Surface strengthening treatment
Surface strengthening treatment, also known as pressurization, is to perform high-pressure shot peening treatment on the surface of the rolling element within the range of elastic and plastic deformation of the rolling element material to increase the surface hardness and form a uniformly distributed compressive stress on the surface to further improve Bearing life. The general requirements for hardness after surface strengthening are: the surface hardness is increased by 1~3 HRC; the hardness drop of the same rolling element should not exceed 0.5 HRC; the difference between the maximum hardness of the rolling element and the rolling element should not exceed 1 HRC . The principle requirement for the surface lamination stress is: uniform distribution and a certain gradient distribution from the surface inward.

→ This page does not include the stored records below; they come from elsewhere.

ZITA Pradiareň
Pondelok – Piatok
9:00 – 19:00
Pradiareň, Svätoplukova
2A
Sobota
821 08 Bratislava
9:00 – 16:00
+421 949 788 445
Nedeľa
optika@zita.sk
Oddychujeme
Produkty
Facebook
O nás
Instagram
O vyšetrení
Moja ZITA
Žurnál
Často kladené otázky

Carry out convexity modification to the roller
During the operation of the bearing, the number of rolling contact between the rolling element and the raceway of the ring is second only to that of the rotating ring. Therefore, it is an inevitable phenomenon that the probability of its contact fatigue failure is higher. Under the condition of constant bearing load and rolling contact times, reducing contact stress, especially stress concentration, is one of the effective measures to reduce the probability of fatigue failure. Therefore, for straight linear rollers (cylindrical rollers, needle rollers) that are prone to cause stress concentration on the end surface, the crown must be modified. Among various convex shapes such as arc, arc correction line, logarithmic curve, logarithmic curve convexity is considered to be the best, which can achieve uniform distribution of contact stress and is not sensitive to stress concentration. Therefore, it should be achieved as much as possible Convexity modification of logarithmic curve. In the current international standard, the calculation coefficient of the dynamic load rating of a roller bearing is given according to the convexity of the roller and the uniform distribution of contact stress can be guaranteed. Based on this, it is clearly stated that the convexity of the roller is a conventional requirement, but the straight line is a special case, that is, the roller for the bearing must have the convexity. In addition, for the tapered roller ball base surface and the end surfaces of some cylindrical rollers, because they need to be used as the sliding contact working surface with the ring ribs, they must also have a certain shape (such as a spherical surface) to prevent the bearing from being generated during operation to avoid Burn failure.